*** Opening Dataset section ***
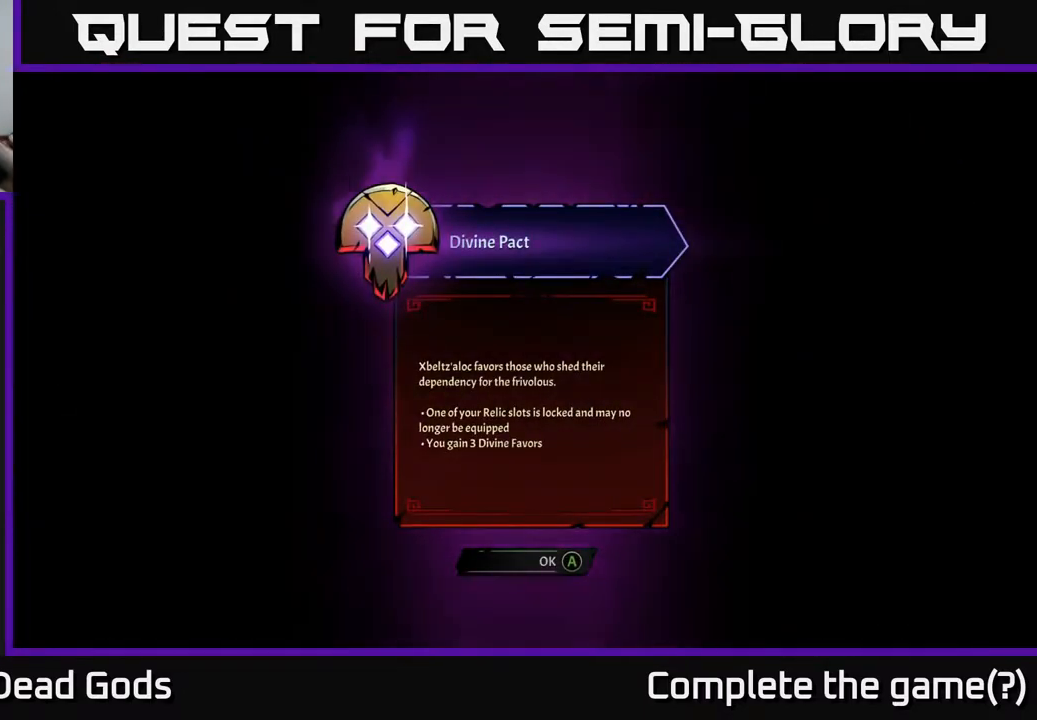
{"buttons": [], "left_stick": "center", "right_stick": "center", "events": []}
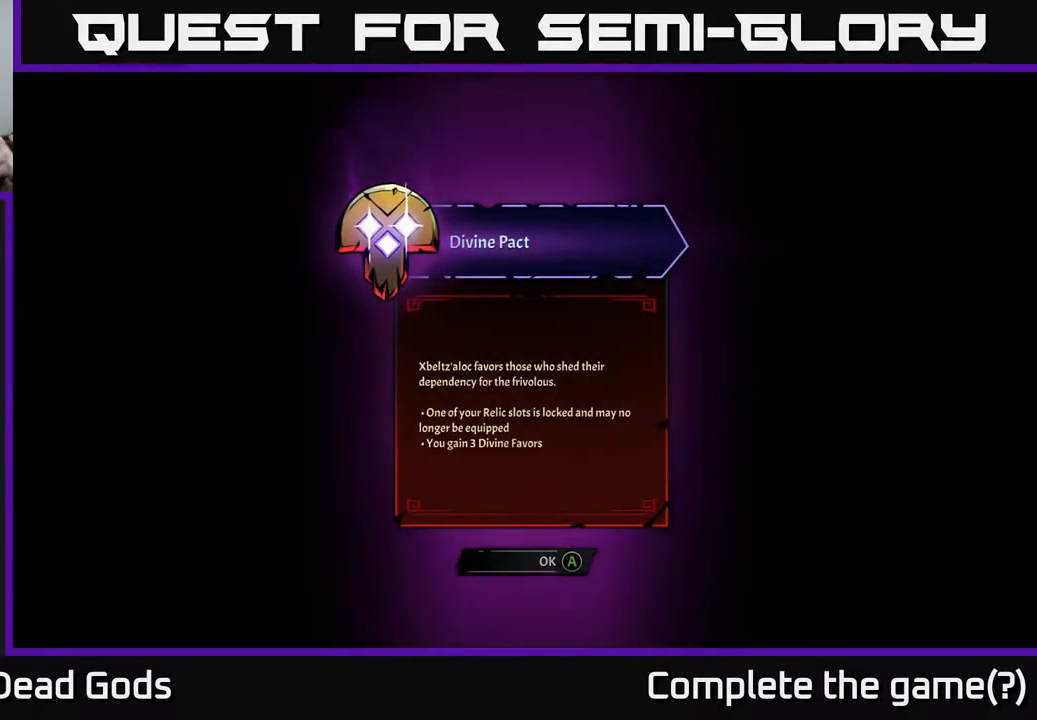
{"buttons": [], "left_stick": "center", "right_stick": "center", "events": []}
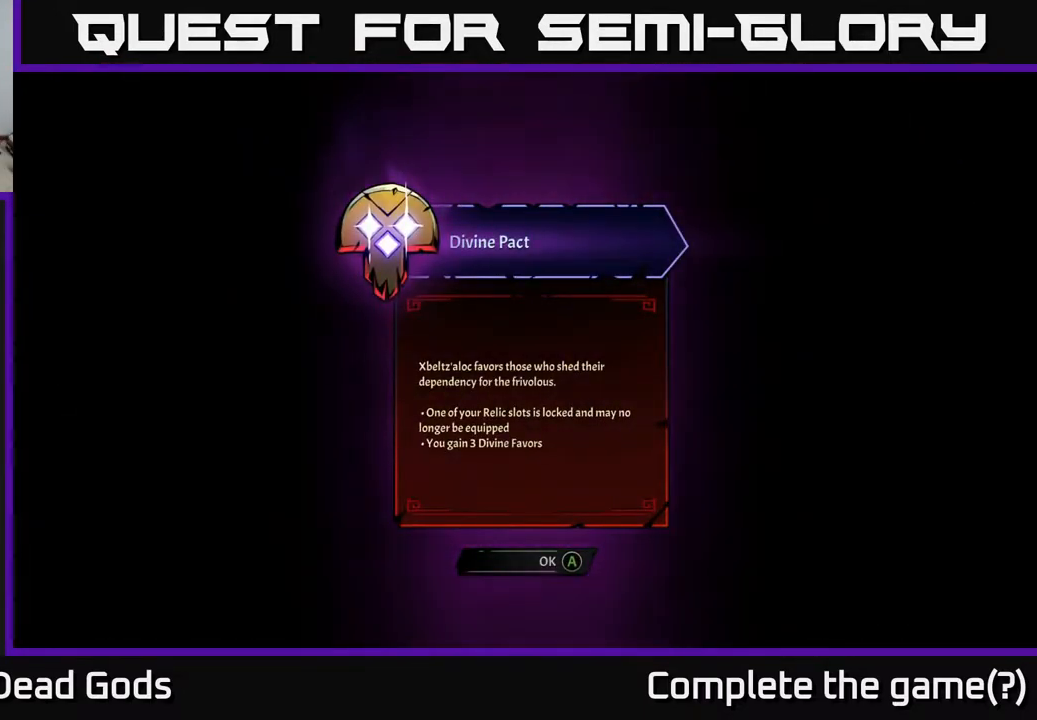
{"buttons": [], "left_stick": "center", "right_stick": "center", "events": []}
*** Closing Dataset section ***
▶ Task prompt:
A faithful, picture-free copy of the material is what this task asks for.

▶ Answer to this problem:
{"buttons": [], "left_stick": "center", "right_stick": "center", "events": []}
{"buttons": [], "left_stick": "center", "right_stick": "center", "events": []}
{"buttons": [], "left_stick": "center", "right_stick": "center", "events": []}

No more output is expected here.